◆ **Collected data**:

- - - - -

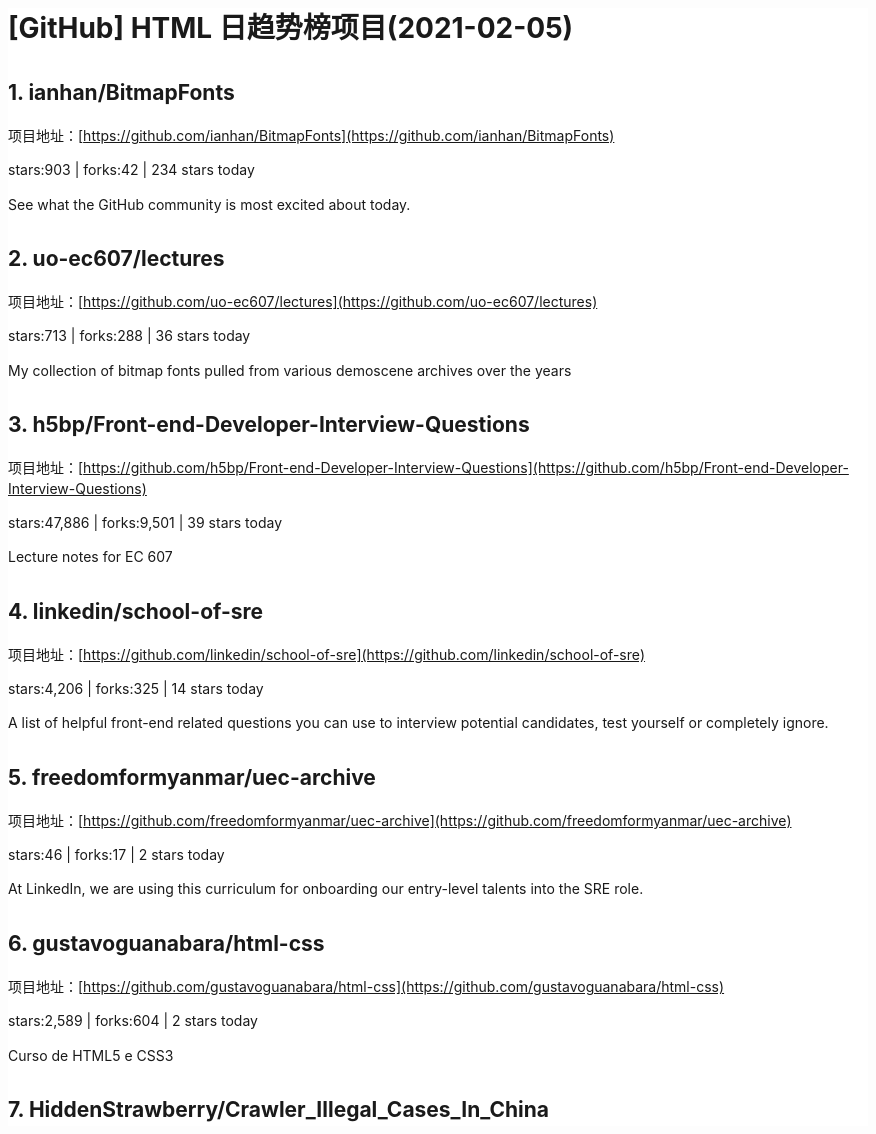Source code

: # [GitHub] HTML 日趋势榜项目(2021-02-05)

## 1. ianhan/BitmapFonts 

项目地址：[https://github.com/ianhan/BitmapFonts](https://github.com/ianhan/BitmapFonts)

stars:903 | forks:42 | 234 stars today 

See what the GitHub community is most excited about today.

## 2. uo-ec607/lectures 

项目地址：[https://github.com/uo-ec607/lectures](https://github.com/uo-ec607/lectures)

stars:713 | forks:288 | 36 stars today 

My collection of bitmap fonts pulled from various demoscene archives over the years

## 3. h5bp/Front-end-Developer-Interview-Questions 

项目地址：[https://github.com/h5bp/Front-end-Developer-Interview-Questions](https://github.com/h5bp/Front-end-Developer-Interview-Questions)

stars:47,886 | forks:9,501 | 39 stars today 

Lecture notes for EC 607

## 4. linkedin/school-of-sre 

项目地址：[https://github.com/linkedin/school-of-sre](https://github.com/linkedin/school-of-sre)

stars:4,206 | forks:325 | 14 stars today 

A list of helpful front-end related questions you can use to interview potential candidates, test yourself or completely ignore.

## 5. freedomformyanmar/uec-archive 

项目地址：[https://github.com/freedomformyanmar/uec-archive](https://github.com/freedomformyanmar/uec-archive)

stars:46 | forks:17 | 2 stars today 

At LinkedIn, we are using this curriculum for onboarding our entry-level talents into the SRE role.

## 6. gustavoguanabara/html-css 

项目地址：[https://github.com/gustavoguanabara/html-css](https://github.com/gustavoguanabara/html-css)

stars:2,589 | forks:604 | 2 stars today 

Curso de HTML5 e CSS3

## 7. HiddenStrawberry/Crawler_Illegal_Cases_In_China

- - - - -

Write out the entries word for word from the very beginning through the line containing "See what the", including that line. Leave the pictures out of your answer.

Source code

: # [GitHub] HTML 日趋势榜项目(2021-02-05)

## 1. ianhan/BitmapFonts 

项目地址：[https://github.com/ianhan/BitmapFonts](https://github.com/ianhan/BitmapFonts)

stars:903 | forks:42 | 234 stars today 

See what the GitHub community is most excited about today.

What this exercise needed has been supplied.